Towing application with more than 650 horsepower: Aurora 3000 and Aurora 4000 compound setup. The 58mm Aurora 3000 delivers quick spool up time and helps drive the 63mm Aurora 4000 for the overall power capacity of a larger 71mm or 80mm turbocharger.
Hot rod/racing application: Single Aurora 5000 turbo. This turbocharger is capable of 800-plus horsepower on fuel and over 1,000 horsepower on spray.
Ultimate competition: A custom compound setup from ATS can produce over 1,700 horsepower, according to Gelinas.
As you can see, a compound setup can give you added versatility. The drawback is added expense and a more complex installation process with added plumbing.
Wastegate vs. Non-Wastegate
A wastegate allows exhaust pressure coming from the engine to be diverted around the turbine wheel. Some aftermarket turbos come with a wastegate; others do not.
There are a couple theories involving wastegates. Conventional wisdom has held that, by relieving some exhaust drive pressure via a wastegate, you can control the turbine’s speed. This allows you to run a larger turbocharger without risking overboost at wide-open throttle.
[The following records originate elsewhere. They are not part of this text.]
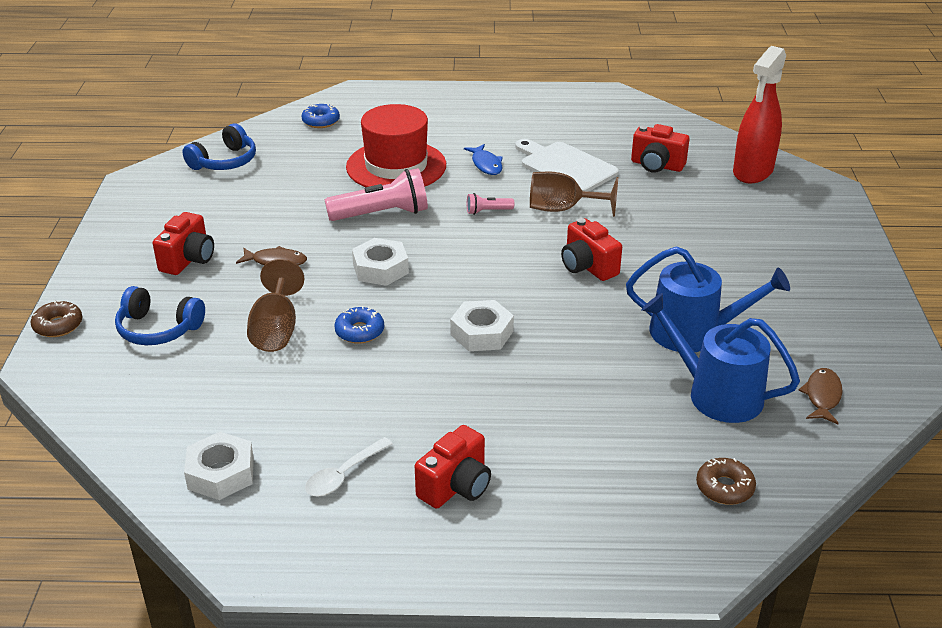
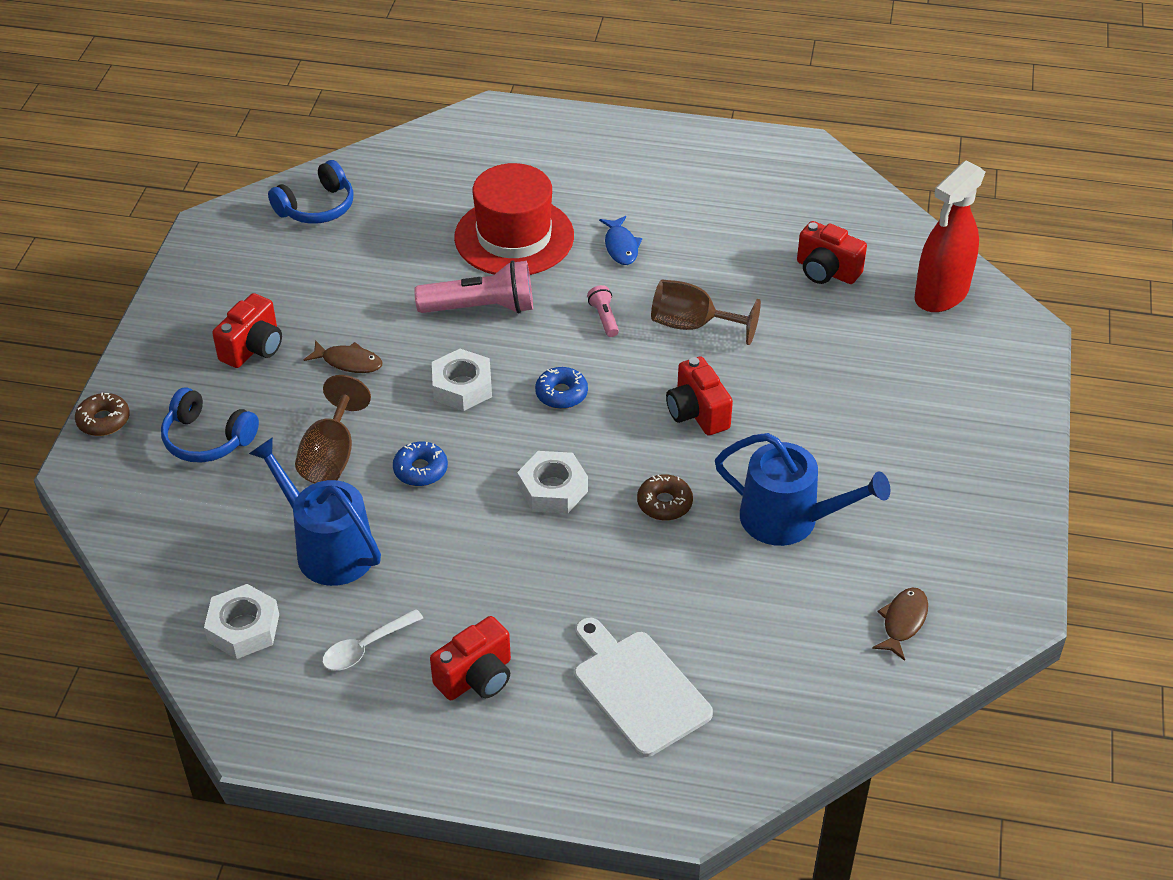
camera: 10 degrees right, 10 degrees up
blue donut [301,104,340,128] -> blue donut moved to [535,367,588,409]
pink flashlight [467,193,514,215] -> pink flashlight turned 75 degrees clockwise [587,285,619,337]
white cutting board [515,139,619,192] -> white cutting board moved to [574,618,713,757]
blue watering can [642,293,800,423] -> blue watering can moved to [249,437,381,586]
brown donut [696,458,756,505] -> brown donut moved to [637,474,693,521]

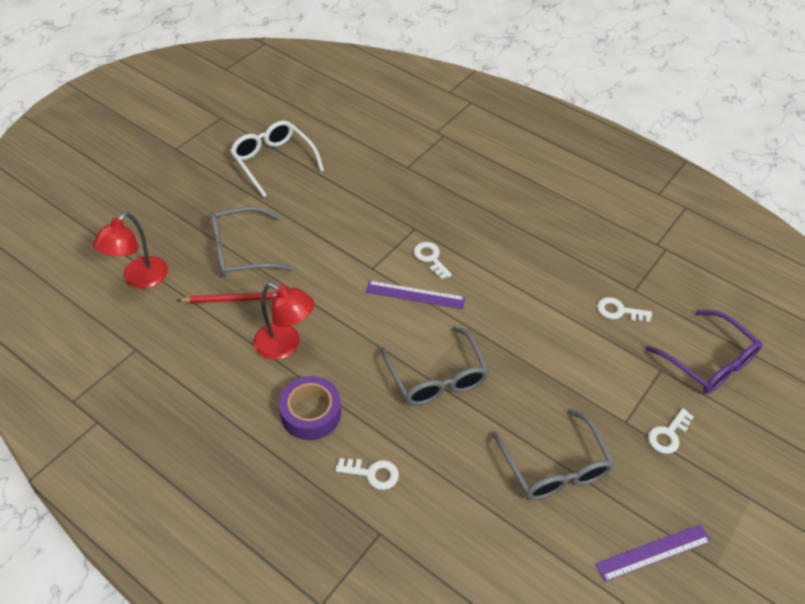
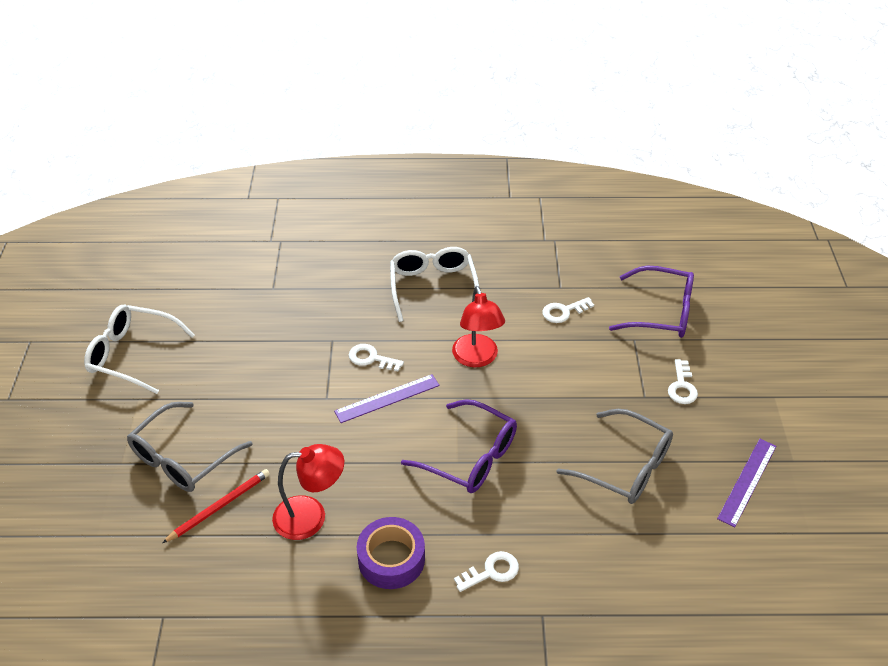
camera: 35 degrees left, 5 degrees down
red lamp [93,212,168,289] -> red lamp moved to [452,286,505,367]
grey glasses [380,326,489,406] -> purple glasses [401,399,517,493]
none -> white glasses [390,247,479,322]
ATS has a different philosophy.
“If a turbo is sized correctly, it should not need a wastegate in a single setup,” Gelinas said. “Many OEM or aftermarket manufacturers have adapted ill-fitting turbos due to cost or to make the turbo available to diesel trucks for many years. When a wastegate opens up, you lose energy, so wastegated turbos are simply that—waste. It comes down to sizing.”
A Word About Compressor Maps
We’ve titled this post a “Basic Guide to Choosing a Turbo for Your Diesel.”
However, if you’re looking to do a little more research on your own, a compressor map may come in handy. A compressor map is basically a chart that shows things like efficiency range, surge lines, and maximum speed of a specific turbocharger on a given engine. To understand how to properly read this map and learn the equations needed to pinpoint the right turbo for your application, we’d suggest you check out this interactive tutorial from Garrett.
Again, many companies like ATS Diesel Performance sell turbochargers based on desired horsepower for specific engine displacements, eliminating the mathematics required when reading a compressor map. By supplying engine information, desired horsepower, and the intended purpose for your truck, the turbocharger manufacturer or supplier should be able to set you up with the right turbo.